▸ YOUR TASK: Set down again each entry exactly as it reads, pictures excluded.

▸ GIVEN RECORDS:
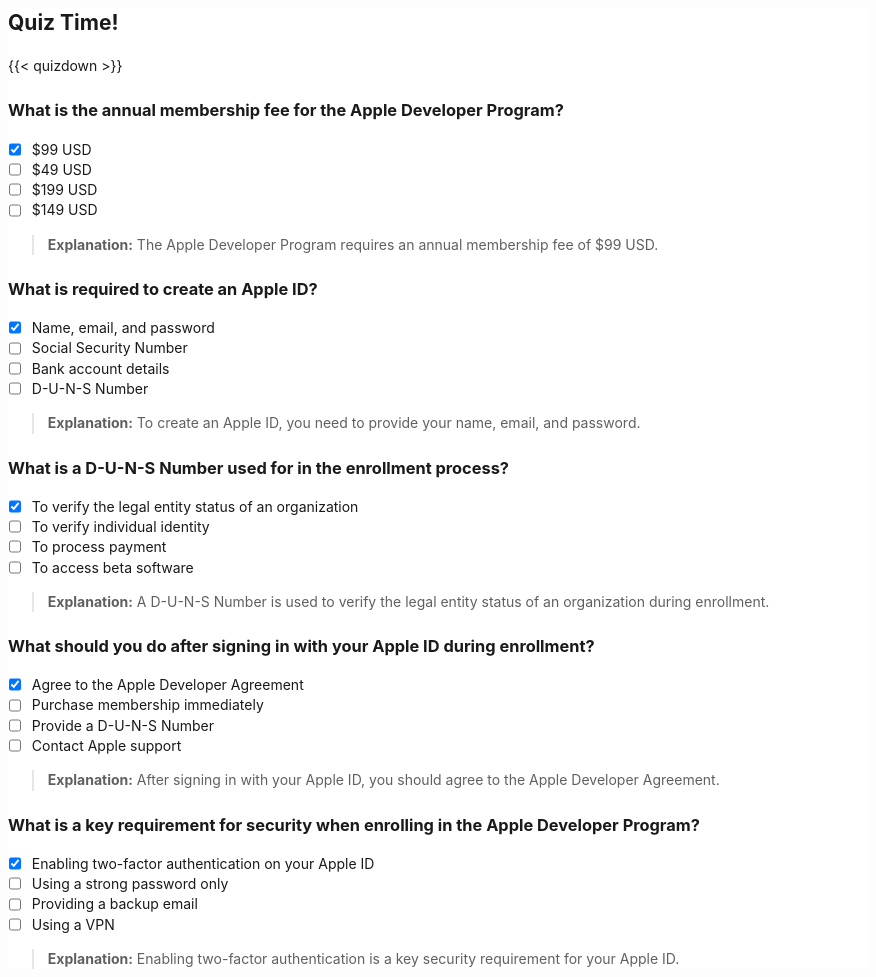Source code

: ## Quiz Time!

{{< quizdown >}}

### What is the annual membership fee for the Apple Developer Program?

- [x] $99 USD
- [ ] $49 USD
- [ ] $199 USD
- [ ] $149 USD

> **Explanation:** The Apple Developer Program requires an annual membership fee of $99 USD.

### What is required to create an Apple ID?

- [x] Name, email, and password
- [ ] Social Security Number
- [ ] Bank account details
- [ ] D-U-N-S Number

> **Explanation:** To create an Apple ID, you need to provide your name, email, and password.

### What is a D-U-N-S Number used for in the enrollment process?

- [x] To verify the legal entity status of an organization
- [ ] To verify individual identity
- [ ] To process payment
- [ ] To access beta software

> **Explanation:** A D-U-N-S Number is used to verify the legal entity status of an organization during enrollment.

### What should you do after signing in with your Apple ID during enrollment?

- [x] Agree to the Apple Developer Agreement
- [ ] Purchase membership immediately
- [ ] Provide a D-U-N-S Number
- [ ] Contact Apple support

> **Explanation:** After signing in with your Apple ID, you should agree to the Apple Developer Agreement.

### What is a key requirement for security when enrolling in the Apple Developer Program?

- [x] Enabling two-factor authentication on your Apple ID
- [ ] Using a strong password only
- [ ] Providing a backup email
- [ ] Using a VPN

> **Explanation:** Enabling two-factor authentication is a key security requirement for your Apple ID.
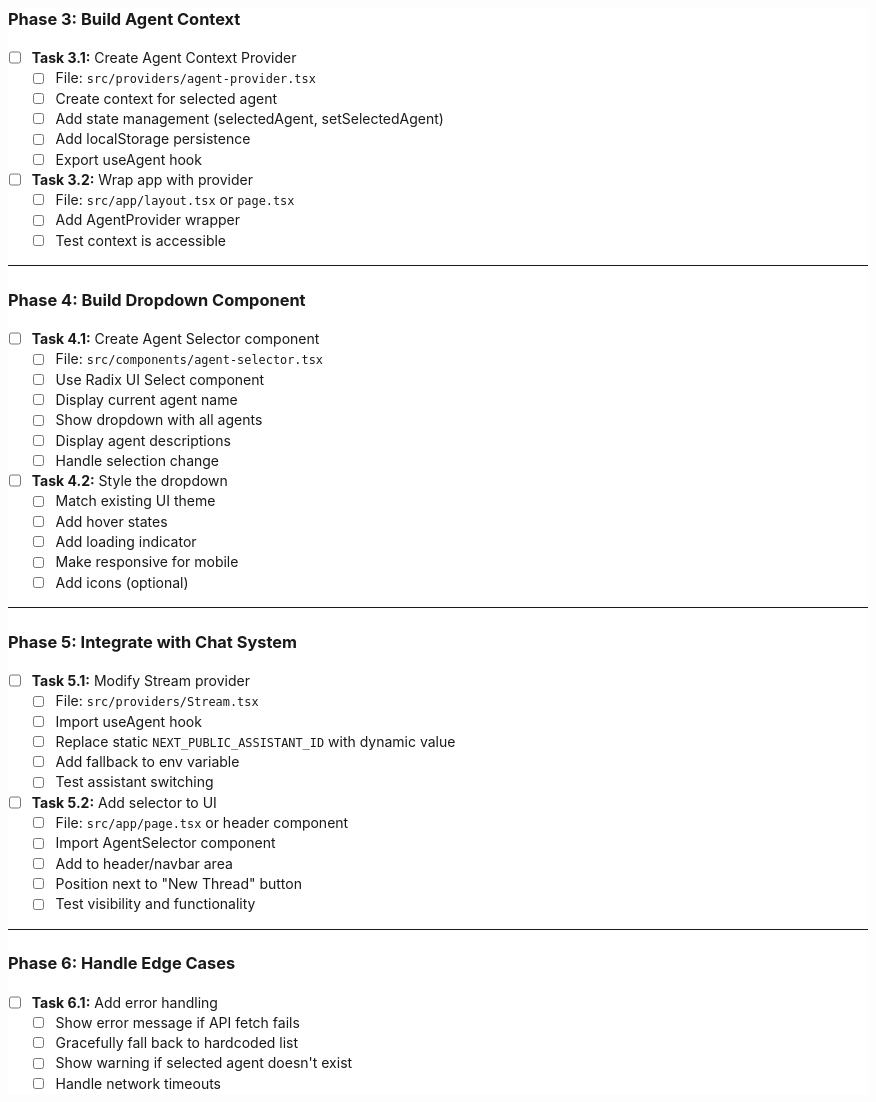 
### Phase 3: Build Agent Context
- [ ] **Task 3.1:** Create Agent Context Provider
  - [ ] File: `src/providers/agent-provider.tsx`
  - [ ] Create context for selected agent
  - [ ] Add state management (selectedAgent, setSelectedAgent)
  - [ ] Add localStorage persistence
  - [ ] Export useAgent hook

- [ ] **Task 3.2:** Wrap app with provider
  - [ ] File: `src/app/layout.tsx` or `page.tsx`
  - [ ] Add AgentProvider wrapper
  - [ ] Test context is accessible

---

### Phase 4: Build Dropdown Component
- [ ] **Task 4.1:** Create Agent Selector component
  - [ ] File: `src/components/agent-selector.tsx`
  - [ ] Use Radix UI Select component
  - [ ] Display current agent name
  - [ ] Show dropdown with all agents
  - [ ] Display agent descriptions
  - [ ] Handle selection change

- [ ] **Task 4.2:** Style the dropdown
  - [ ] Match existing UI theme
  - [ ] Add hover states
  - [ ] Add loading indicator
  - [ ] Make responsive for mobile
  - [ ] Add icons (optional)

---

### Phase 5: Integrate with Chat System
- [ ] **Task 5.1:** Modify Stream provider
  - [ ] File: `src/providers/Stream.tsx`
  - [ ] Import useAgent hook
  - [ ] Replace static `NEXT_PUBLIC_ASSISTANT_ID` with dynamic value
  - [ ] Add fallback to env variable
  - [ ] Test assistant switching

- [ ] **Task 5.2:** Add selector to UI
  - [ ] File: `src/app/page.tsx` or header component
  - [ ] Import AgentSelector component
  - [ ] Add to header/navbar area
  - [ ] Position next to "New Thread" button
  - [ ] Test visibility and functionality

---

### Phase 6: Handle Edge Cases
- [ ] **Task 6.1:** Add error handling
  - [ ] Show error message if API fetch fails
  - [ ] Gracefully fall back to hardcoded list
  - [ ] Show warning if selected agent doesn't exist
  - [ ] Handle network timeouts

▸ EXERCISE RESPONSE:
Source code

: ## Quiz Time!

{{< quizdown >}}

### What is the annual membership fee for the Apple Developer Program?

- [x] $99 USD
- [ ] $49 USD
- [ ] $199 USD
- [ ] $149 USD

> **Explanation:** The Apple Developer Program requires an annual membership fee of $99 USD.

### What is required to create an Apple ID?

- [x] Name, email, and password
- [ ] Social Security Number
- [ ] Bank account details
- [ ] D-U-N-S Number

> **Explanation:** To create an Apple ID, you need to provide your name, email, and password.

### What is a D-U-N-S Number used for in the enrollment process?

- [x] To verify the legal entity status of an organization
- [ ] To verify individual identity
- [ ] To process payment
- [ ] To access beta software

> **Explanation:** A D-U-N-S Number is used to verify the legal entity status of an organization during enrollment.

### What should you do after signing in with your Apple ID during enrollment?

- [x] Agree to the Apple Developer Agreement
- [ ] Purchase membership immediately
- [ ] Provide a D-U-N-S Number
- [ ] Contact Apple support

> **Explanation:** After signing in with your Apple ID, you should agree to the Apple Developer Agreement.

### What is a key requirement for security when enrolling in the Apple Developer Program?

- [x] Enabling two-factor authentication on your Apple ID
- [ ] Using a strong password only
- [ ] Providing a backup email
- [ ] Using a VPN

> **Explanation:** Enabling two-factor authentication is a key security requirement for your Apple ID.
### Phase 3: Build Agent Context
- [ ] **Task 3.1:** Create Agent Context Provider
  - [ ] File: `src/providers/agent-provider.tsx`
  - [ ] Create context for selected agent
  - [ ] Add state management (selectedAgent, setSelectedAgent)
  - [ ] Add localStorage persistence
  - [ ] Export useAgent hook

- [ ] **Task 3.2:** Wrap app with provider
  - [ ] File: `src/app/layout.tsx` or `page.tsx`
  - [ ] Add AgentProvider wrapper
  - [ ] Test context is accessible

---

### Phase 4: Build Dropdown Component
- [ ] **Task 4.1:** Create Agent Selector component
  - [ ] File: `src/components/agent-selector.tsx`
  - [ ] Use Radix UI Select component
  - [ ] Display current agent name
  - [ ] Show dropdown with all agents
  - [ ] Display agent descriptions
  - [ ] Handle selection change

- [ ] **Task 4.2:** Style the dropdown
  - [ ] Match existing UI theme
  - [ ] Add hover states
  - [ ] Add loading indicator
  - [ ] Make responsive for mobile
  - [ ] Add icons (optional)

---

### Phase 5: Integrate with Chat System
- [ ] **Task 5.1:** Modify Stream provider
  - [ ] File: `src/providers/Stream.tsx`
  - [ ] Import useAgent hook
  - [ ] Replace static `NEXT_PUBLIC_ASSISTANT_ID` with dynamic value
  - [ ] Add fallback to env variable
  - [ ] Test assistant switching

- [ ] **Task 5.2:** Add selector to UI
  - [ ] File: `src/app/page.tsx` or header component
  - [ ] Import AgentSelector component
  - [ ] Add to header/navbar area
  - [ ] Position next to "New Thread" button
  - [ ] Test visibility and functionality

---

### Phase 6: Handle Edge Cases
- [ ] **Task 6.1:** Add error handling
  - [ ] Show error message if API fetch fails
  - [ ] Gracefully fall back to hardcoded list
  - [ ] Show warning if selected agent doesn't exist
  - [ ] Handle network timeouts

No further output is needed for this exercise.